You can nest Activesupport::Notification calls and the event tree will indent when a nested call is detected. We also detect if a certain event was executed more than once. The most known reason for this happening is an N+1 query. If you see this in your event tree, you can find out what it means and how to fix it in our guide: ActiveRecord performance:
the N+1 queries anti-pattern
.

On the incident page, you can set up alerts that will send a notification to your email (or Slack, HipChat, PagerDuty and many others) when we collect a sample that crosses the set threshold (by default this is 200ms). You can also comment on the incident or send it to an issue tracker such as GitHub, GitLab, or Jira.

Graphs

While samples give an excellent deep-dive look into what's happening for a certain controller action (or a background job), this does not provide a good overview of how this controller action (or even your entire application) performs over time. An application might still feel snappy, but the response time could have increased a lot with the release of new features or because of the high application usage.

Incident overview

The “graphs” screen in the performance section uses the collected metrics and will give an overview of the performance of your application. In combination with deploy tracking, you can easily spot performance degradations in your application. Setting the custom date range to 30 or even 90 days will show if your performance is still consistent with what it was a while ago, and this way you can prevent what is called “The boiling frog” of your application.
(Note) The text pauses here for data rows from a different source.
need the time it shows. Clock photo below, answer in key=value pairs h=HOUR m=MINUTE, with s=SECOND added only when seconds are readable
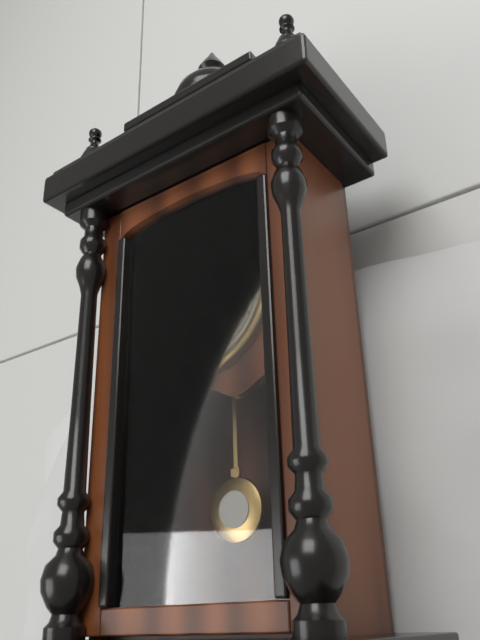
h=8 m=7
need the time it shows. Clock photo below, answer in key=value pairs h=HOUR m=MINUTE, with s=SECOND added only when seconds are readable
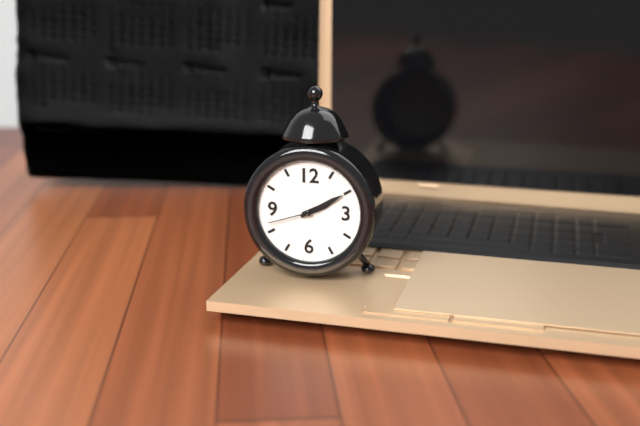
h=2 m=10 s=42
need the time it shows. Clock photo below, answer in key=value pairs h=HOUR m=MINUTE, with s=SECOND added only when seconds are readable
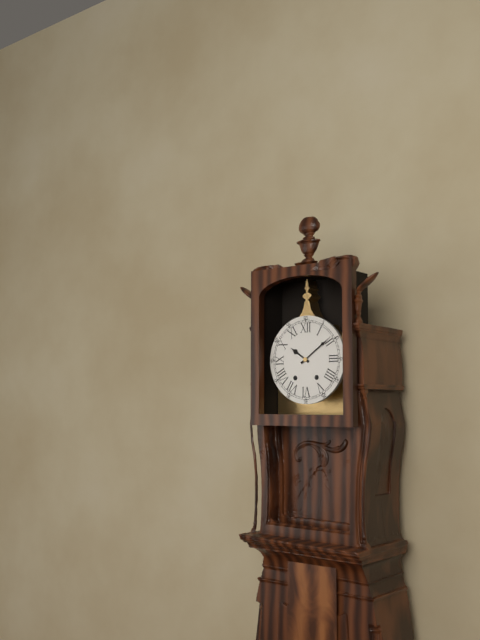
h=10 m=9
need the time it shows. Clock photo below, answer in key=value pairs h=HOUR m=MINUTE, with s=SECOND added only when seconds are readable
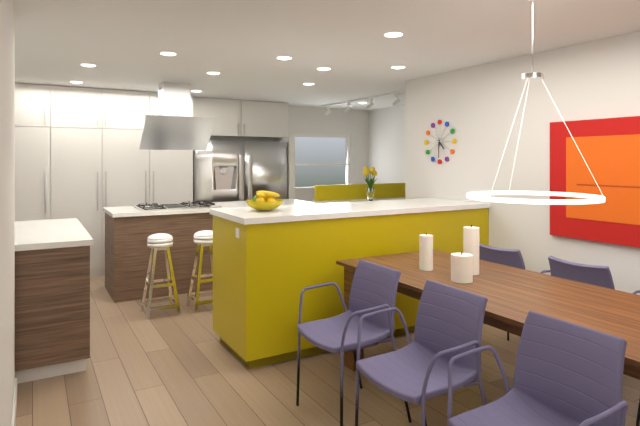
h=4 m=30
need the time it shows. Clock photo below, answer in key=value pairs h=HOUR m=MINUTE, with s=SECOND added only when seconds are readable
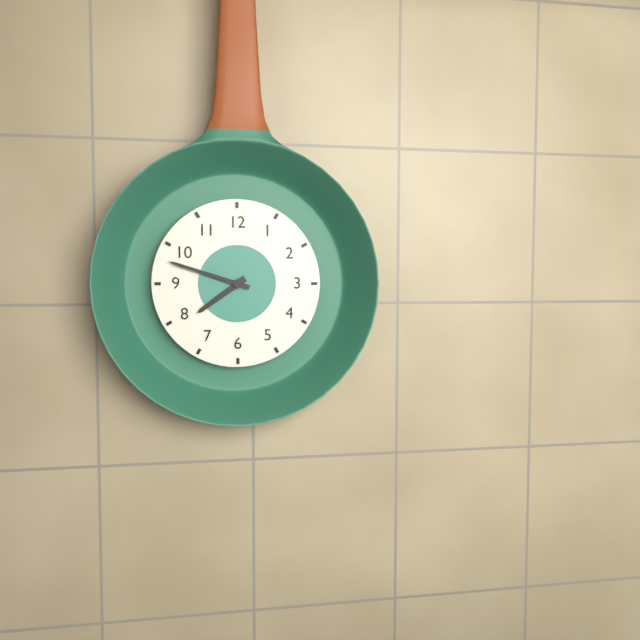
h=7 m=48
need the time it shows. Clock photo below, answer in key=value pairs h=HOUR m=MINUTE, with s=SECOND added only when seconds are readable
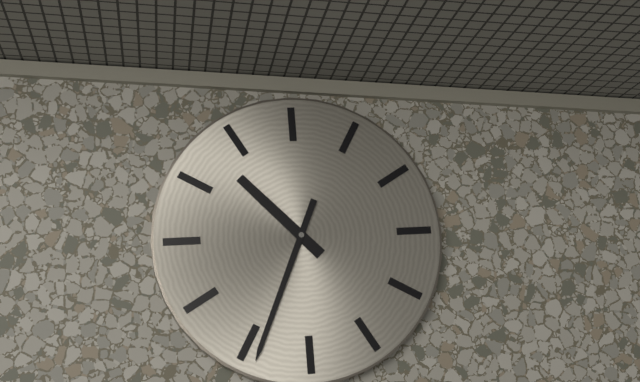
h=10 m=34
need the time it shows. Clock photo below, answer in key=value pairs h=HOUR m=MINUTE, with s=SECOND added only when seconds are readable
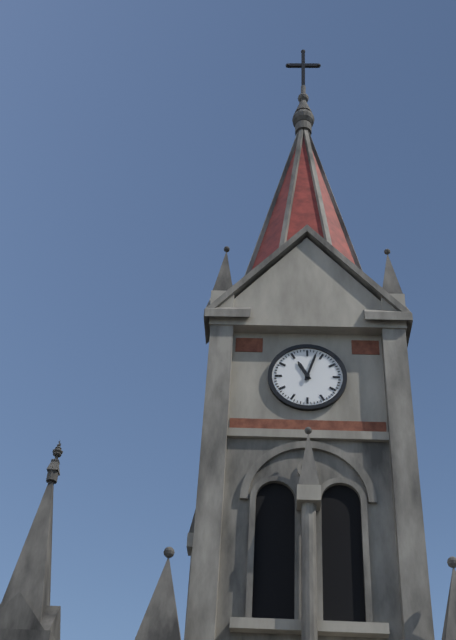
h=11 m=3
You can also find “event metric” graphs on this page, but we'll get into those later.

Actions

The “Actions” section of the application is a different view of the collected metrics for each controller action.

Incident overview

The “Actions” table will let you see all the controller actions we've detected in your application, and you can see a summarised throughput and response time for the selected timeframe. This page helps you answer questions such as “how many requests did this action do in the last 30 days”.
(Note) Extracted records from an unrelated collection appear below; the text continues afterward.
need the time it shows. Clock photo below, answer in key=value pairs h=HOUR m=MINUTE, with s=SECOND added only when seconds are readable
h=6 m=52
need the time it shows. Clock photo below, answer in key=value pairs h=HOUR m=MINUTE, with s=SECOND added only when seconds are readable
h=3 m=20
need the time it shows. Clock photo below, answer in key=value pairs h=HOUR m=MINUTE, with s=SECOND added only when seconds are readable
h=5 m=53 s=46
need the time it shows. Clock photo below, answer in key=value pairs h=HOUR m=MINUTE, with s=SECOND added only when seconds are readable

Clicking on an action takes you to the action page with a list of errors and graphs for the error rate, throughput, and response times. This is the same data as in the “graphs” page, but specific to this action. You can see if your latest deploy had any impact on this action's performance.

Incident overview

Event Metrics

Besides metrics for each action, we also collect metrics for each event that was emitted with the ActiveSupport::Notification call. This means we collect the throughput and performance for individual database queries and template render calls.

You can find all the collected events on the “Event metrics” page. The ActiveSupport::Notification naming convention is that of group.event, where the group can be active_record or mongodb for database queries and action_view for template renders.
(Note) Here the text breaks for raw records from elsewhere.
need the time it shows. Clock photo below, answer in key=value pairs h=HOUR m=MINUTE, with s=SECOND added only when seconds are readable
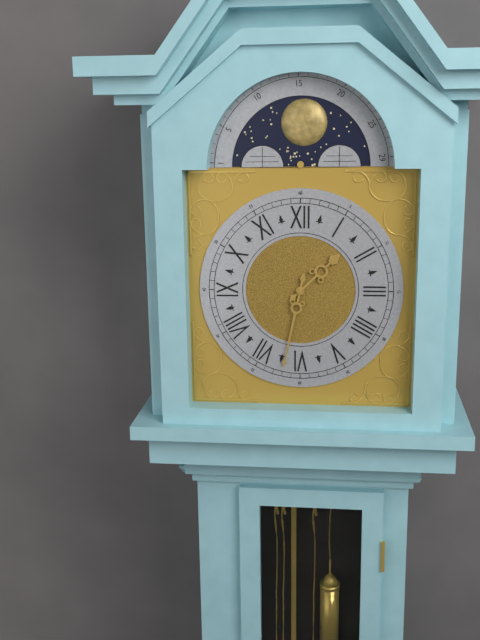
h=1 m=32
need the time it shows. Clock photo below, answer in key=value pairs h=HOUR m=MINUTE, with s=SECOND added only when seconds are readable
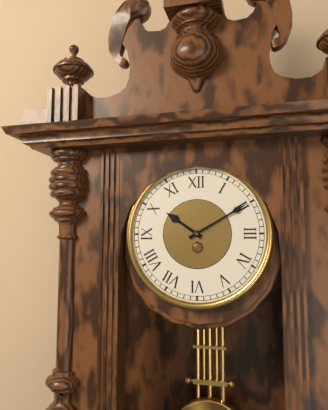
h=10 m=10
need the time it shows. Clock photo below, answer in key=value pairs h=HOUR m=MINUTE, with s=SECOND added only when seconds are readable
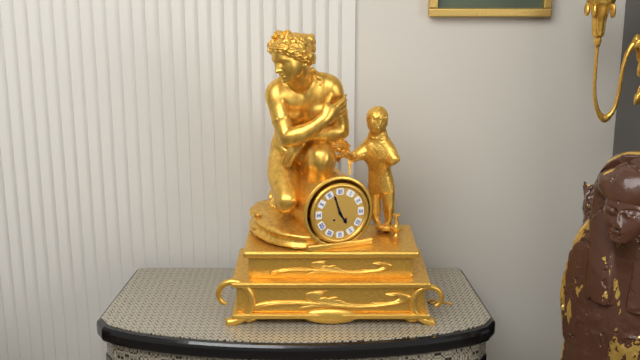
h=4 m=57
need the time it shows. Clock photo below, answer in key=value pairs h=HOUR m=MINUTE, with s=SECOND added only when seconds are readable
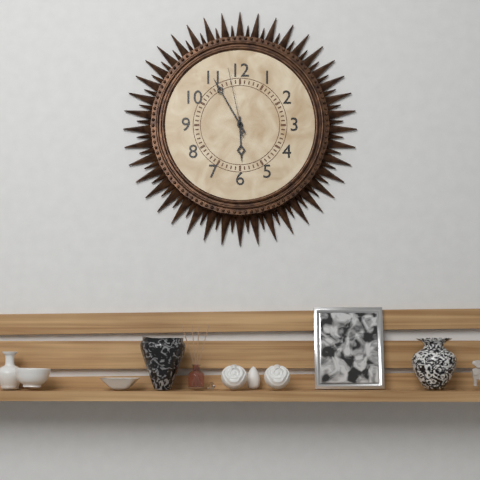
h=5 m=55 s=58
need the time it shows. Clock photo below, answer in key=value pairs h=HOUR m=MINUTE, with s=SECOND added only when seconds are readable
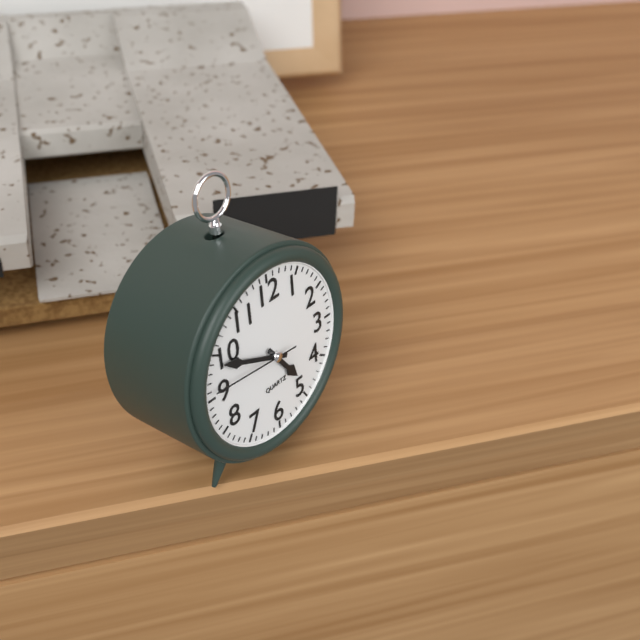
h=4 m=49 s=46
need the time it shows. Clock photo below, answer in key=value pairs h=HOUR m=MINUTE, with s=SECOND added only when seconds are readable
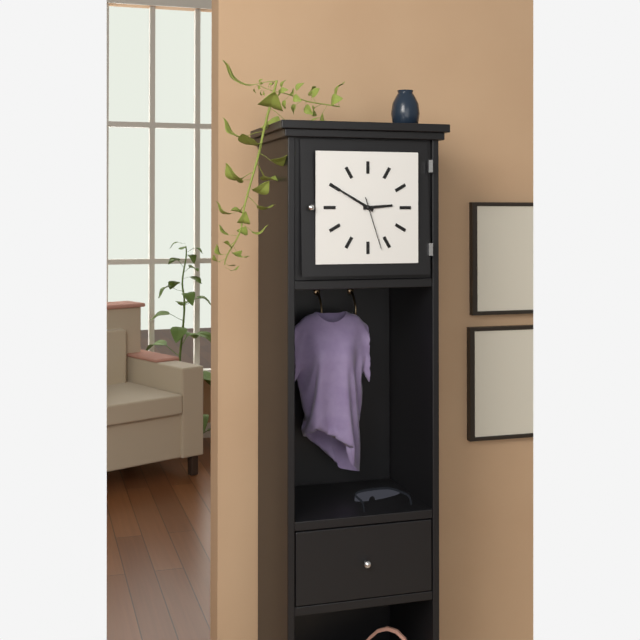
h=2 m=50 s=27
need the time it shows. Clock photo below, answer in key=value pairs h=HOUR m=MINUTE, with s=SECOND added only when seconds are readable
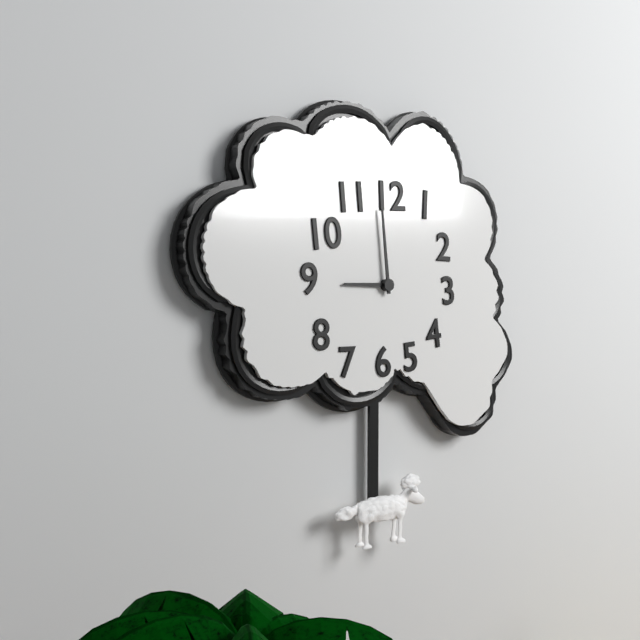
h=8 m=59
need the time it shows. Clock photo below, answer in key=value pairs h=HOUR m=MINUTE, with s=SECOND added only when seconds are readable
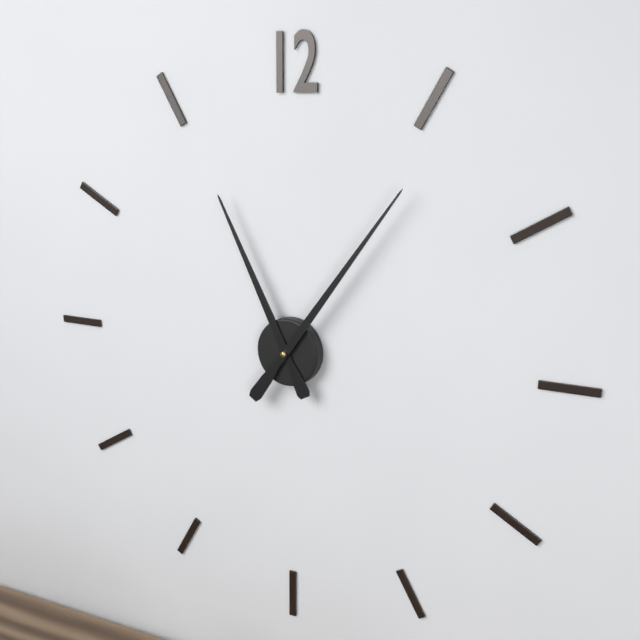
h=11 m=6
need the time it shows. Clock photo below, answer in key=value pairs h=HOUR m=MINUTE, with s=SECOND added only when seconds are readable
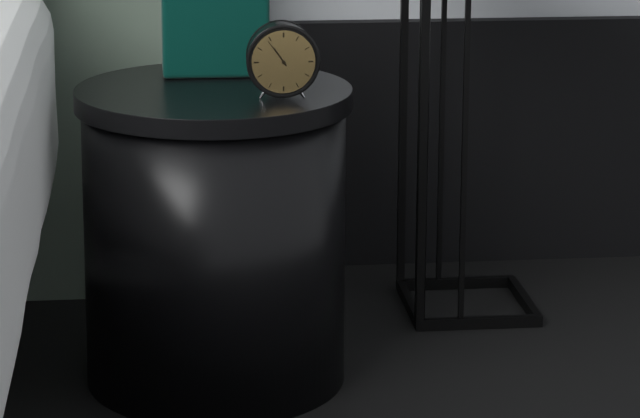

Other groups on this page can be net_http, active_job or 3rd party instrumentation such as sidekiq or even your own instrumentation calls.

Incident overview

Clicking on a group will take you to a page showing all individual events of that group (e.g. individual database queries or view render calls). In turn, clicking on an individual event will take you to a page that shows metrics for this event and in what controller actions (or background jobs) this event was seen.

As with Incidents, you can also sort these tables by impact to get a nice to-do list for query optimization.

Other Metrics in AppSignal

There are many more metrics that we collect and features we expose in AppSignal to make your application faster, but the ones mentioned above are a good starting point in making your application faster to provide your users with a pleasant browsing experience.

If you are comfortable with these basics you can dive deeper into optimisation by implementing caching, track host metrics or set up alerts with custom metrics and anomaly detection.

You’ve Passed Performance Metrics 101!

Today we went through instrumentation, incidents, we dove deeper into these with samples, and we talked about visualising with graphs. We also went through the basics of events and actions. That concludes performance metrics 101. Yay!